Every council in Scotland is to commit to tackling climate change.
Friends of the Earth say emissions must fall by 3% each year
Environment Minister Ross Finnie said he was delighted all 32 local authorities would sign Scotland's Climate Change Declaration.
The agreement is part of the Scottish Climate Change Programme which sets out a framework to deliver carbon savings.
It was announced ahead of a conference in Glasgow, to be attended by former US Vice President Al Gore and Hans Blix, former UN chief weapons inspector.
The event has been described as a business networking lunch followed by a discussion session where tables cost up to £3,000 for 10 people.
Scotland's Climate Change Declaration recognises local government - the largest public sector employer - has a key role to play in tackling climate change.

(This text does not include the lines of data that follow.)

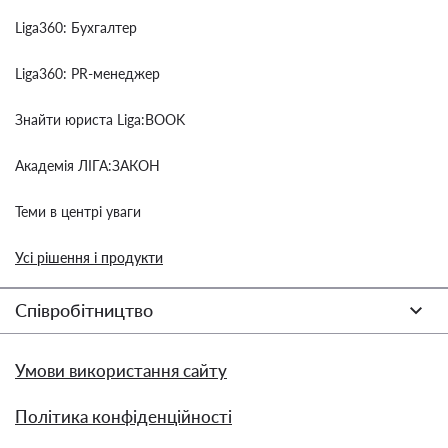
Liga360: Бухгалтер
Liga360: PR-менеджер
Знайти юриста Liga:BOOK
Академія ЛІГА:ЗАКОН
Теми в центрі уваги
Усі рішення і продукти
Співробітництво
Умови використання сайту
Політика конфіденційності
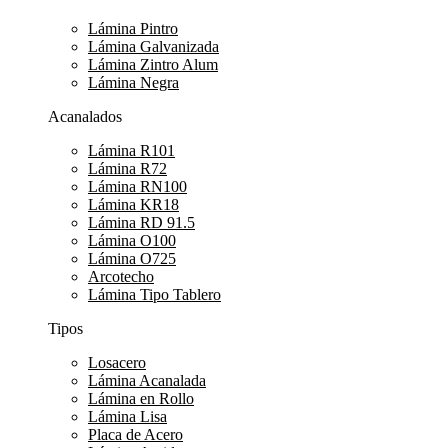
Lámina Pintro
Lámina Galvanizada
Lámina Zintro Alum
Lámina Negra
Acanalados
Lámina R101
Lámina R72
Lámina RN100
Lámina KR18
Lámina RD 91.5
Lámina O100
Lámina O725
Arcotecho
Lámina Tipo Tablero
Tipos
Losacero
Lámina Acanalada
Lámina en Rollo
Lámina Lisa
Placa de Acero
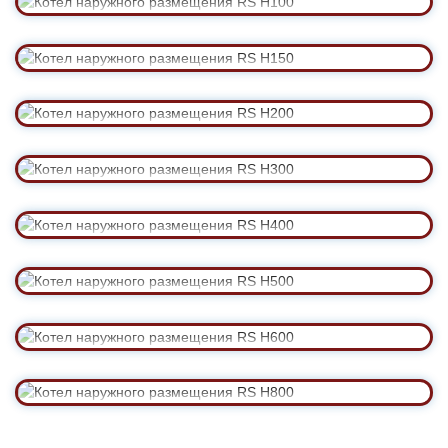
Подробнее →
Котел наружного размещения RS H200
Подробнее →
Котел наружного размещения RS H300
Подробнее →
Котел наружного размещения RS H400
Подробнее →
Котел наружного размещения RS H500
Подробнее →
Котел наружного размещения RS H600
Подробнее →
Котел наружного размещения RS H800
Подробнее →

Mr Finnie said: "The universal commitment from local government to work with us in addressing climate change is further evidence of the lead Scotland is taking in responding to the climate change challenge."
Tom McCabe, minister for finance and public service reform, added: "By signing this declaration local authorities will lead by example and ensure both a greener and more efficient delivery of vital public services for taxpayers."
Councillor Alison Hay, Cosla's environment spokeswoman, said: "I hope that in taking the lead local government will give confidence to others in Scotland that they too can make a similar commitment."
Friends of the Earth Scotland called for a fund to help councils with the costs of cutting emissions.
Chief executive Duncan McLaren welcomed the move but warned: "To stop climate chaos we need to see year-on-year cuts in climate emissions of at least 3%."
The Green Party also welcomed the news but said some councils supported "climate-wrecking projects".
It said these included the M74 extension, which is backed by Glasgow City Council.